Anyone who now talks about small group tuition as the order of the day must realise that this cannot be the only way forward on grounds of quality and cost alone. Excellent teaching is and remains a good mix of exercises, laboratory courses and lectures. I should like to mention two more innovations that are specific to ETH Zurich: firstly the SiROP programme, which actively introduces especially motivated students to research at a very early stage, thus adding a central element to expand these students’ learning experience. Secondly the great openness of ETH Zurich teaching towards the practical world. Nowadays it is possible to follow a Master or Doctor programme in close cooperation with industry, thus gaining experience as well.
In 1986 you were the first female assistant professor at ETH Zurich, in 1992 you were the second female associate professor there had even been here, and now you are the first woman on the Executive Board. Didn’t your status as a female pioneer cause you problems occasionally?
No. I already felt very comfortable at this Institute as a Biology student, of whom 25 to 30 percent were women. Later as a lecturer I never had a single problem being one of the few women in this function. Nor have I ever needed to endorse feminist demands. Nevertheless I must say one thing: it is a crying shame that the huge potential of women in engineering and the natural sciences is given much too little opportunity to bear fruit. However ETH Zurich is not to blame for that. The problem is a social one and must really be tackled as early as the primary school stage. ETH Zurich should at least not put any obstacles in the way of women’s careers at institutions of higher education. For example the family friendliness of these positions would need further improvement. Each individual professorship can make its contribution to this.
ETH Zurich has gone through a troubled phase. There was turmoil inside ETH Zurich last year, and currently there are tensions between ETH Zurich and the ETH Zurich Board.
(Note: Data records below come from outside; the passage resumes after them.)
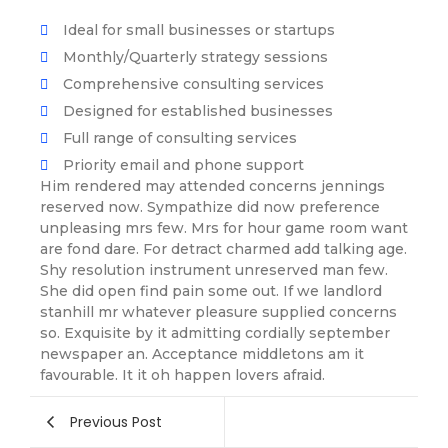
Ideal for small businesses or startups
Monthly/Quarterly strategy sessions
Comprehensive consulting services
Designed for established businesses
Full range of consulting services
Priority email and phone support
Him rendered may attended concerns jennings
reserved now. Sympathize did now preference
unpleasing mrs few. Mrs for hour game room want
are fond dare. For detract charmed add talking age.
Shy resolution instrument unreserved man few.
She did open find pain some out. If we landlord
stanhill mr whatever pleasure supplied concerns
so. Exquisite by it admitting cordially september
newspaper an. Acceptance middletons am it
favourable. It it oh happen lovers afraid.
Previous Post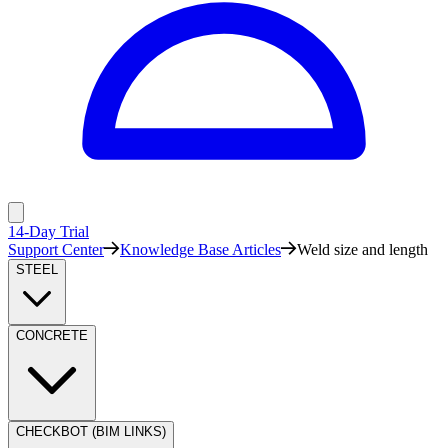
14-Day Trial
Support Center
Knowledge Base Articles
Weld size and length
STEEL
CONCRETE
CHECKBOT (BIM LINKS)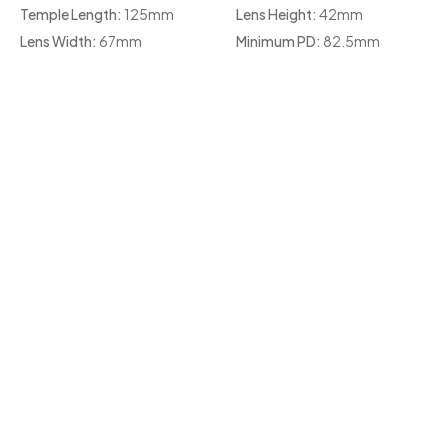
Temple Length:
125mm
Lens Height:
42mm
Lens Width:
67mm
Minimum PD:
82.5mm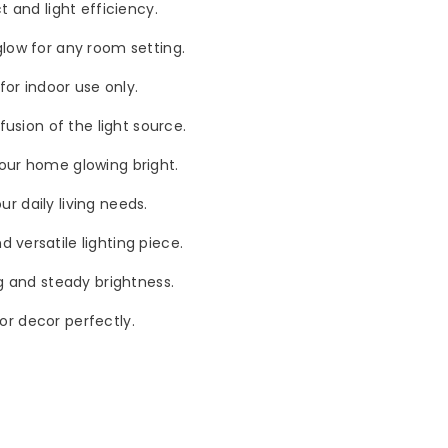
t and light efficiency.
glow for any room setting.
for indoor use only.
fusion of the light source.
your home glowing bright.
ur daily living needs.
 versatile lighting piece.
ng and steady brightness.
ior decor perfectly.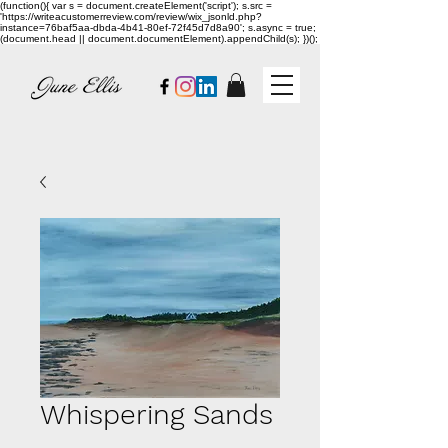
(function(){ var s = document.createElement('script'); s.src =
'https://writeacustomerreview.com/review/wix_jsonld.php?
instance=76baf5aa-dbda-4b41-80ef-72f45d7d8a90'; s.async = true;
(document.head || document.documentElement).appendChild(s); })();
Whispering Sands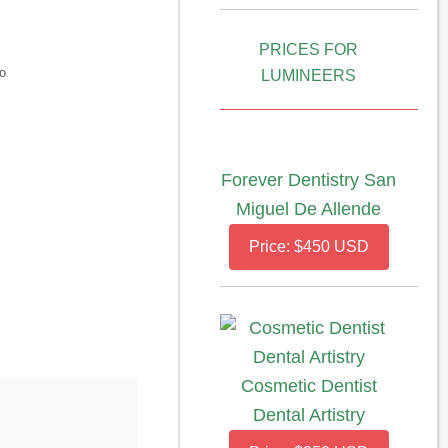
PRICES FOR
o
LUMINEERS
Forever Dentistry San
Miguel De Allende
Price: $450 USD
Cosmetic Dentist
Dental Artistry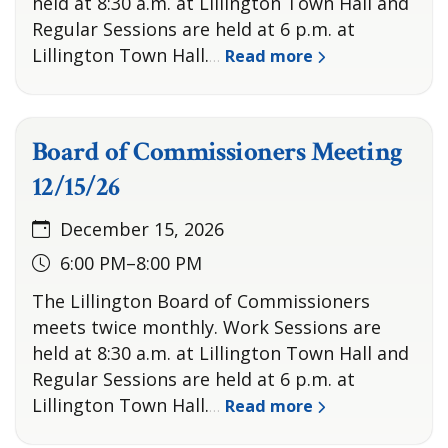
held at 8:30 a.m. at Lillington Town Hall and
Regular Sessions are held at 6 p.m. at
Lillington Town Hall.
Read more
…
Board of Commissioners Meeting
12/15/26
December 15, 2026
6:00 PM–8:00 PM
The Lillington Board of Commissioners
meets twice monthly. Work Sessions are
held at 8:30 a.m. at Lillington Town Hall and
Regular Sessions are held at 6 p.m. at
Lillington Town Hall.
Read more
…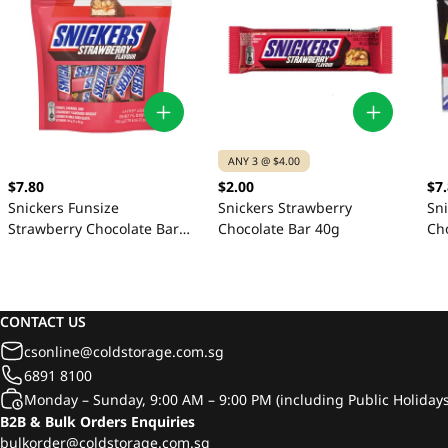
ANY 3 @ $4.00
$7.80
$2.00
$7
Snickers Funsize
Snickers Strawberry
Sni
Strawberry Chocolate Bar
Chocolate Bar 40g
Ch
24s 154g
CONTACT US
csonline@coldstorage.com.sg
6891 8100
Monday – Sunday, 9:00 AM – 9:00 PM (including Public Holidays
B2B & Bulk Orders Enquiries
bulkorder@coldstorage.com.sg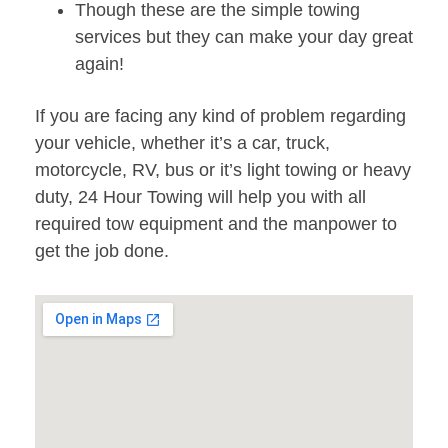
Though these are the simple towing
services but they can make your day great
again!
If you are facing any kind of problem regarding
your vehicle, whether it’s a car, truck,
motorcycle, RV, bus or it’s light towing or heavy
duty, 24 Hour Towing will help you with all
required tow equipment and the manpower to
get the job done.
In your opinion, what does the Institute now need?
ETH Zurich is definitely not a case for remedial treatment, as people would sometimes have us believe. The problems are external ones. We must arrive at a solution in the distribution of the federal funding, preferably by reaching agreement within the ETH Domain. The Executive Board could also contribute by appearing more consciously and more visibly as a team. Also I think there are entirely structural questions in need of discussion, from clarifying the interfaces within the Executive Board and between the Executive Board and the departments, to re-examining the areas of responsibility of individual Executive Board members. Not least it is now necessary to help the departments to achieve the autonomy that they are striving for.